What I'm Reading (Jan. 21)

I admit I wandered down the rabbit hole on deplatforming free speech with three articles, all with different viewpoints. And then a piece on vaccinations, it is not about central control as much as centralized communication.

“My first and ongoing feeling when I hear that Donald Trump has been banned from Twitter and Facebook and other social media is relief. I have the same feeling when I see Apple and Google and Amazon putting the screws to Parler, which was created to be a home for conspiracy theorists, fantasists, liars, and sowers of hatred.

But then I think of this comment from a recent essay by Cory Doctorow: “The one entity Facebook will never, ever protect you from is Facebook.”

While my knee-jerk reaction was to be happy that President Trump had been banned from Twitter, I did begin to wonder at the value of “putting the screws” to Parler and others – you know, in a kind of, why drive them underground, better to have them in the disinfectant of sunshine way. We should be careful about what we wish for, especially when it comes to the companies channeling our new inter-connectedness. From the Hedgehog Review, Our Manorial Elite

I found another piece, this from the Brookings Institute, that follows a slightly different view.

“When algorithms make decisions about which incoming content to select and to whom it is sent, the machines are making a protected editorial decision. Unlike the editorial decisions of traditional media whose editorial decisions are publicly announced in print or on screen and uniformly seen by everyone, the platforms’ determinations are secret: neither publicly announced nor uniformly available.”

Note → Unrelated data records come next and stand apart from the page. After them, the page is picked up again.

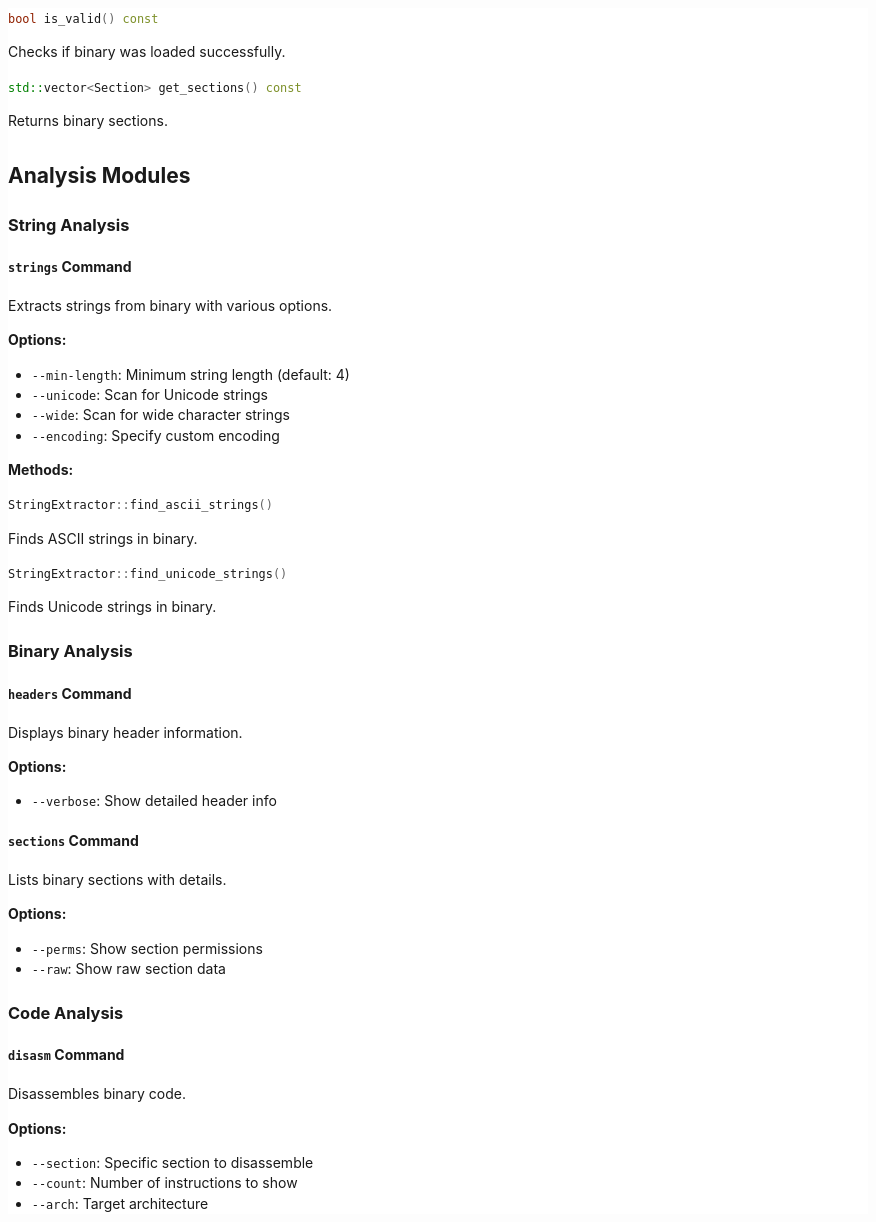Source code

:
 ```cpp
bool is_valid() const
```
Checks if binary was loaded successfully.

```cpp
std::vector<Section> get_sections() const
```
Returns binary sections.

## Analysis Modules

### String Analysis

#### `strings` Command
Extracts strings from binary with various options.

**Options:**
- `--min-length`: Minimum string length (default: 4)
- `--unicode`: Scan for Unicode strings
- `--wide`: Scan for wide character strings
- `--encoding`: Specify custom encoding

**Methods:**
```cpp
StringExtractor::find_ascii_strings()
```
Finds ASCII strings in binary.

```cpp
StringExtractor::find_unicode_strings()
```
Finds Unicode strings in binary.

### Binary Analysis

#### `headers` Command
Displays binary header information.

**Options:**
- `--verbose`: Show detailed header info

#### `sections` Command
Lists binary sections with details.

**Options:**
- `--perms`: Show section permissions
- `--raw`: Show raw section data

### Code Analysis

#### `disasm` Command
Disassembles binary code.

**Options:**
- `--section`: Specific section to disassemble
- `--count`: Number of instructions to show
- `--arch`: Target architecture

I would argue that while both protected and decision are the correct word choice, editorial is not. Social media companies are not optimizing content; they optimize attention because that allows them to serve up more advertising that may distract us into purchases. Perhaps a better solution is that the algorithms are transparent, or maybe we should be able to opt-in to having their algorithms provide us with choices. I say opt-in because there is great power in default choices, so a default of opt-out means we are protected unless we explicitly want the algorithm’s advice. From the Brookings Institute, The consequences of social media’s giant experiment

And another along the same lines

“Rather than seeing the polarization and monopoly problems in isolation, it helps to recognize that the cause of both is a policy framework that has shaped the internet into a series of dominant platforms who radicalize their users. Sure, conservative infrastructure mattered; rioters used Parler as an organizing forum. But more important to their movement were mainstream platforms, like Twitter, Facebook, and YouTube. These services, unlike Parler, made money by selling ads as the riot occurred. Facebook even placed assault weapon ads next to the groups organizing an overthrow of democracy.

The problem gets more interesting when one considers the motivation behind the riots. When the rioters attacked the Capitol, they did so not to destroy democracy but in their minds, to save it. Steeped in a years-old ecosystem of disinformation and rage, most of them sincerely believed they were stopping an election from being stolen…”

From Matt Stoller, Take the Profit Out of Political Violence

Finally, one last article that we can file under “What we have here is a failure to communicate.” As I have written, there must be not necessarily central control for a mass vaccination program to work as much as central communication. ProPublica discusses how are vaccines are being distributed to the states in How Operation Warp Speed Created Vaccination Chaos. I would argue, by the way, that this is not so much a political problem as a bureaucratic one.